Exhorter

The church of Christ

The Church of Christ

When you visit and hear us refer to ourselves as a church of Christ, let us explain that.

Jesus called the church His: “I will build my church” (Mt. 16:18). The word translated church means “assembly.” It describes an assembly of any kind. There are all kinds of assemblies in this world for all kinds of purposes. But out of all of them, religious and secular, there is one group that belongs to Jesus. For the moment let us dismiss any concept of present religious groups and just think of what Christ established and referred to as his “church, assembly, or group.”

That assembly of people was bought with his blood (Acts. 20:28). He is the savior of that people (Eph. 5:23). What that means is that the church is simply the collection of the saved people of earth. When one is saved from his sins, the Lord adds him to that collection of people (Acts 2:47). If the church is the collection of the saved, obviously one cannot be among the saved if he is not in that church, or assembly. The church of Christ is simply all the saved collected in Christ and abiding there by faithful practice. Those are his church.

In the New Testament we find how those composing that assembly, or church, lived and served, and how collectively as local assemblies they worshiped and functioned.

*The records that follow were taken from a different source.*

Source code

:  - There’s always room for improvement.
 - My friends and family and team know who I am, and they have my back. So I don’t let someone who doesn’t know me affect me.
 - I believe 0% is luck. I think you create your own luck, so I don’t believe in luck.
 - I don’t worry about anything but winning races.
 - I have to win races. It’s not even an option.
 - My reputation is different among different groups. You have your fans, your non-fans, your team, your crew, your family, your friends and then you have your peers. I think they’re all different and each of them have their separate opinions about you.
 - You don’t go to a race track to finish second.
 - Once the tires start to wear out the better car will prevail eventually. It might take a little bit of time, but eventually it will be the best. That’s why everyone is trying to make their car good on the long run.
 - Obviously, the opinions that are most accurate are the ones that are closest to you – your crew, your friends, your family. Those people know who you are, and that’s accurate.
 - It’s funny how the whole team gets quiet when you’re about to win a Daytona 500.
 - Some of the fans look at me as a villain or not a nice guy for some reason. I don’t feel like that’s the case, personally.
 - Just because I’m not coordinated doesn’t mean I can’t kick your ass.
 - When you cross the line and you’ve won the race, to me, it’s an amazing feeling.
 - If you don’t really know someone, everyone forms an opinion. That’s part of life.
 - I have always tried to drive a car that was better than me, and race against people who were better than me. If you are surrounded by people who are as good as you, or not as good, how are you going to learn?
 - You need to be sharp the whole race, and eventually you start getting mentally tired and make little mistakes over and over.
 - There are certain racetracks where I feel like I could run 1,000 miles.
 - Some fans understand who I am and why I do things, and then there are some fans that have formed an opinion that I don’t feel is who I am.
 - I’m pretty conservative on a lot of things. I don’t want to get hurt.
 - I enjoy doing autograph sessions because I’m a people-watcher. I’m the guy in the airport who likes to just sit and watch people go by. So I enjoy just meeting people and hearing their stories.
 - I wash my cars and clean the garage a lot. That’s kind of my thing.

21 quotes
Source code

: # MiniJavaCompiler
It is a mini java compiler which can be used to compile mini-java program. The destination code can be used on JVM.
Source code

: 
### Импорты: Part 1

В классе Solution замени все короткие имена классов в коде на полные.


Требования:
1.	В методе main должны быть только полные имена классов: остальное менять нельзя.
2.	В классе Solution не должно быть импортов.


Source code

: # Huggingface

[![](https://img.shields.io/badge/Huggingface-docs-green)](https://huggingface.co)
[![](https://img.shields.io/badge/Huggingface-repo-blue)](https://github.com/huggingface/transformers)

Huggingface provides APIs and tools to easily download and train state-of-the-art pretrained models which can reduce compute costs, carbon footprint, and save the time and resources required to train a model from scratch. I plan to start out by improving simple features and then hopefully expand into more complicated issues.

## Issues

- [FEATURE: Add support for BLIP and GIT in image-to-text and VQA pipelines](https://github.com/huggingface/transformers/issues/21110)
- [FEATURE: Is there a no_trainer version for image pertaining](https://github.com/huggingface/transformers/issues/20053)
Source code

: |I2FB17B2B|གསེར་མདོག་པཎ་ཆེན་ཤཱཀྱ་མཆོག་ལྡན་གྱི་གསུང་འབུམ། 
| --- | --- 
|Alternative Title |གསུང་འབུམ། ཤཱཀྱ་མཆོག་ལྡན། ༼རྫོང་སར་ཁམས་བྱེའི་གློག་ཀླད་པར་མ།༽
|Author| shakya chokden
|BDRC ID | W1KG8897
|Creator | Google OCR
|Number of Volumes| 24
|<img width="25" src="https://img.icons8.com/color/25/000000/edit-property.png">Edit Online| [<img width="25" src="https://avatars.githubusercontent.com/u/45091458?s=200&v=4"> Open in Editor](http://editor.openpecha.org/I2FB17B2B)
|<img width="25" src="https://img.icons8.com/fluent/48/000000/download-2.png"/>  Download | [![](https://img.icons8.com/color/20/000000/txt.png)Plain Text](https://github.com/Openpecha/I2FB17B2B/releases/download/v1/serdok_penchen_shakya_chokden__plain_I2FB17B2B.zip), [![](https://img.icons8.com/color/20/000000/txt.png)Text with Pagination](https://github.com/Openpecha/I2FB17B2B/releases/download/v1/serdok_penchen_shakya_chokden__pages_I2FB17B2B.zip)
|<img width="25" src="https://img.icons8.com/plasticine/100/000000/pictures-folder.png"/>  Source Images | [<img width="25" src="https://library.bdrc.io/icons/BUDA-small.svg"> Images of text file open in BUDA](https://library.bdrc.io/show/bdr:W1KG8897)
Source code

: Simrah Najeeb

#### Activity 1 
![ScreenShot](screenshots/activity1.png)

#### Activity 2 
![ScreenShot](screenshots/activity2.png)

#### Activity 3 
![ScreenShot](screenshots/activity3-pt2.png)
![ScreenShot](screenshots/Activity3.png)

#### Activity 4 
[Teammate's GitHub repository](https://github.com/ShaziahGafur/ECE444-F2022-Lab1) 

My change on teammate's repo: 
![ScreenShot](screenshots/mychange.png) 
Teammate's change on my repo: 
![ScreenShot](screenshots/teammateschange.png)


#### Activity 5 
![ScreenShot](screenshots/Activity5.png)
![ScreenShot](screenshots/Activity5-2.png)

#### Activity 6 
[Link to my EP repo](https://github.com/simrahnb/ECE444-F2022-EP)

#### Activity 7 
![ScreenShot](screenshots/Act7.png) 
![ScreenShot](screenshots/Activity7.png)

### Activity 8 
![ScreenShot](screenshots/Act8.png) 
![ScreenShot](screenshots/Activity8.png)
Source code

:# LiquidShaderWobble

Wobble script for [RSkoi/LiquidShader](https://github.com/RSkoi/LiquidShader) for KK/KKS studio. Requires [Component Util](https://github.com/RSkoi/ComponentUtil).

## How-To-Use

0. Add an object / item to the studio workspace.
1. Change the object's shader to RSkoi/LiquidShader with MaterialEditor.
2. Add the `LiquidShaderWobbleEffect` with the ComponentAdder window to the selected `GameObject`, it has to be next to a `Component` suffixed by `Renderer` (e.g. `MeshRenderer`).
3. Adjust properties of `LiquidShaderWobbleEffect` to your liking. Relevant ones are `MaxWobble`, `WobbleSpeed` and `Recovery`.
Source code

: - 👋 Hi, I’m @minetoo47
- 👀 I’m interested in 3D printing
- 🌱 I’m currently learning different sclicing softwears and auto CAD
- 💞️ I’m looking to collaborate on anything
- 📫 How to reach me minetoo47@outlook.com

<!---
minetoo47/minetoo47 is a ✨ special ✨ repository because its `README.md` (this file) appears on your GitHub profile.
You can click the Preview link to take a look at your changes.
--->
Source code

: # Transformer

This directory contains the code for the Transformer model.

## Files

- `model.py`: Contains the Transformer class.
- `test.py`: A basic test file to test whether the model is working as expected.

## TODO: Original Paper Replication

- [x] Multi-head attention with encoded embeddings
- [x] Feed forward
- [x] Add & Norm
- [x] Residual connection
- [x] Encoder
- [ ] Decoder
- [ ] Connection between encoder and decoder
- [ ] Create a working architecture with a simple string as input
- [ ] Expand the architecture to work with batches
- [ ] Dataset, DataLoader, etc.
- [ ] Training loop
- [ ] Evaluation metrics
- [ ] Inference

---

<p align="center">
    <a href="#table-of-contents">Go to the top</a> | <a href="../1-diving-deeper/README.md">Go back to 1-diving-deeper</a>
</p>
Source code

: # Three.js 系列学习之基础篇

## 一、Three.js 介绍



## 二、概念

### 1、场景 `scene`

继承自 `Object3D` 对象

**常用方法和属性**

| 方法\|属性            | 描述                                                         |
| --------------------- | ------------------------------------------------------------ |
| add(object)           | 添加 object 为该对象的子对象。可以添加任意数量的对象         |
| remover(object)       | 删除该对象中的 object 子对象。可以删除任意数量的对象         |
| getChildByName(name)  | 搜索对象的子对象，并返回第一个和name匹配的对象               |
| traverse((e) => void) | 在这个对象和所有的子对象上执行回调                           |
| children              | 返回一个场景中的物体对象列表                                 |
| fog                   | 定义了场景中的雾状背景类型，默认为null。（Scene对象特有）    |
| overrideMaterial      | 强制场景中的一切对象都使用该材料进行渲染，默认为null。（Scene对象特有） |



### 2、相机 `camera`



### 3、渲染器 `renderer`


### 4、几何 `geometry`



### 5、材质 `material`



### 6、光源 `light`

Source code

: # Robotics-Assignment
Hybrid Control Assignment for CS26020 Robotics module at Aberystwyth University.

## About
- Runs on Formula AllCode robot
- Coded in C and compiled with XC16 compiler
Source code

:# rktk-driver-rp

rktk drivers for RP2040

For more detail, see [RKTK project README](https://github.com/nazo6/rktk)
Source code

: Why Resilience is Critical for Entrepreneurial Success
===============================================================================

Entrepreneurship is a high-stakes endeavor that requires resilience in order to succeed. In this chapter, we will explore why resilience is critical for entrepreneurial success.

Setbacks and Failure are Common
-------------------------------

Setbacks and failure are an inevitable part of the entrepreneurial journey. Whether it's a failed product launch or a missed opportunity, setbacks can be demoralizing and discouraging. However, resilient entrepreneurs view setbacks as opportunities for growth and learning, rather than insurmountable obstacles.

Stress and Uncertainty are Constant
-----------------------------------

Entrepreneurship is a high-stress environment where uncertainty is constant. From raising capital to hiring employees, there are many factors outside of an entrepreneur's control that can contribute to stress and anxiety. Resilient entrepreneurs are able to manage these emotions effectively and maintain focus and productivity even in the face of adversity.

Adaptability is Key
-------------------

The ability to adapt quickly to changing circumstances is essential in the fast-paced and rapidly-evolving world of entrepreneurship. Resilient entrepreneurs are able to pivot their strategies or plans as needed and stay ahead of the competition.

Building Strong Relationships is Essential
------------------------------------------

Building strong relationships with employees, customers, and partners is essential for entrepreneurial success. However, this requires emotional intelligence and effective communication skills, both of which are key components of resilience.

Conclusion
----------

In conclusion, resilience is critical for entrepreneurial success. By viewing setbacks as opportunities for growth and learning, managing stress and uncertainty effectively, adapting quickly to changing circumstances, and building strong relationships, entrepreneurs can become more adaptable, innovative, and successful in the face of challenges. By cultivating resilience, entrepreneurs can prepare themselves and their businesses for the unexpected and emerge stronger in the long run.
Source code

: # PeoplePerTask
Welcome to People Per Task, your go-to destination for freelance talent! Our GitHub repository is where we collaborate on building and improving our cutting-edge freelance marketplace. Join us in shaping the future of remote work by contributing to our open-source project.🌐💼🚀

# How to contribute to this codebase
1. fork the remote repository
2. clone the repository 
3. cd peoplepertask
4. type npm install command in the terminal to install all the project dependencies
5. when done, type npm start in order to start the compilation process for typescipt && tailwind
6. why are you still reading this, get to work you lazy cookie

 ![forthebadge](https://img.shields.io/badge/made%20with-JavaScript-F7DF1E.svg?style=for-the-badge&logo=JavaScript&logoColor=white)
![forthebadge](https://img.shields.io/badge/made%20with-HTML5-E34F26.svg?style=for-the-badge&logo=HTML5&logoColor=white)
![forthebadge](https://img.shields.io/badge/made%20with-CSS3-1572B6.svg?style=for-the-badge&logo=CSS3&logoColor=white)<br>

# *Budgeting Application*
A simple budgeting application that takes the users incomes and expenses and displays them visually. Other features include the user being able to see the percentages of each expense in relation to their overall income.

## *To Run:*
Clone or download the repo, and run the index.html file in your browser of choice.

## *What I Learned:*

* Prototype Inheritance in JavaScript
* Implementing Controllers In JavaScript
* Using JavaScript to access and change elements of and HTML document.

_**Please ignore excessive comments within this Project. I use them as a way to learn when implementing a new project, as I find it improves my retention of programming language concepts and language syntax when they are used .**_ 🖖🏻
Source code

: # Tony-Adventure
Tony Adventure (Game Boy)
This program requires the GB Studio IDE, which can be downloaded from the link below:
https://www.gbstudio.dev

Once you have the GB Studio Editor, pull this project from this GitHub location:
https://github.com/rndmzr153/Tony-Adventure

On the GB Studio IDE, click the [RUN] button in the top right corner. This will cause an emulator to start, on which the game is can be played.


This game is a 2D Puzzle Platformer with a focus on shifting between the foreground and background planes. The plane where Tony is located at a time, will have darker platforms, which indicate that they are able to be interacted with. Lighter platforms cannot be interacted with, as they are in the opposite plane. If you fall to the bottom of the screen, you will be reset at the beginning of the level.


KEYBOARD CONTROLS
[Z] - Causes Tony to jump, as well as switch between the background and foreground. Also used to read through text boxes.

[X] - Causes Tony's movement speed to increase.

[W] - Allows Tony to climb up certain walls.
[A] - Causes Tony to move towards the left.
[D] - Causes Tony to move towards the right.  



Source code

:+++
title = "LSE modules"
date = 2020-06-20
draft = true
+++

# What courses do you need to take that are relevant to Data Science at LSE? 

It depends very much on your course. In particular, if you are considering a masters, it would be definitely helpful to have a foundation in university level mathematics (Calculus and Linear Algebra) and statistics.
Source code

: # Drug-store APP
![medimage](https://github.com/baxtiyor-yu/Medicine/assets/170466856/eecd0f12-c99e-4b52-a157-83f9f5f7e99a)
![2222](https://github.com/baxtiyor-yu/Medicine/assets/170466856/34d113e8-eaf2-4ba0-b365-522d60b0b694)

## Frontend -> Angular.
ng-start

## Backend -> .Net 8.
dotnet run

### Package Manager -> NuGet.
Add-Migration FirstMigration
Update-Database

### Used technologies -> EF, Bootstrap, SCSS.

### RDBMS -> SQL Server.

Christ being the head of the church (Eph. 1:22-23), human councils or hierarchies cannot determine those things. Human bodies cannot determine or change doctrine (II Jn. 9). All those things are already settled in the word of Christ (Jn. 16:12-15). As time has gone on, that order of things has become muddled by addition, neglect, and definite change in doctrine. Though Jesus established his church and told people in his word how to be saved, subsequent groups have changed those requirements and established their own membership requirements. Obviously groups with different membership requirements are not the same group of people. Not only do subsequent groups differ on how to be saved, they also differ from what Christ established as to work, mission, and function.

When we speak of the church of Christ, we not are speaking of all the amorphous disparate groups called “Christendom.” It is our goal to be just what Jesus established. The churches in the New Testament did not split into groups of denominations. Each congregation was directly answerable only to our King in heaven, and to no one else on earth. Christians met in their localities as spiritual communities of saints sharing the work and worship assigned them by God’s word. A mutual understanding of that, and dedication to that is all that bound them together.

And when we speak of the church of Christ we do not speak of all those subsequent denominations. We seek identity with the people in the New Testament who were Christ’s church, his assembly, and all other people in the world so doing. In the New Testament, local groups of such were called churches of Christ (Rom. 16:16). One would be a church of Christ as we purport to be here. At  some specific geographical place such could be called the church of God at Corinth (I Cor. 1:2), or the church (assembly) of the Thessalonians in God (I Thess. 1:1). That is all we aspire to be. That is what Christ orders we be, the saints at wherever our locality (Phil. 1:1), holding the pattern of sound words (II Tim. 1:13), not forms, teachings, and practices ordered by a clergy or other governing body.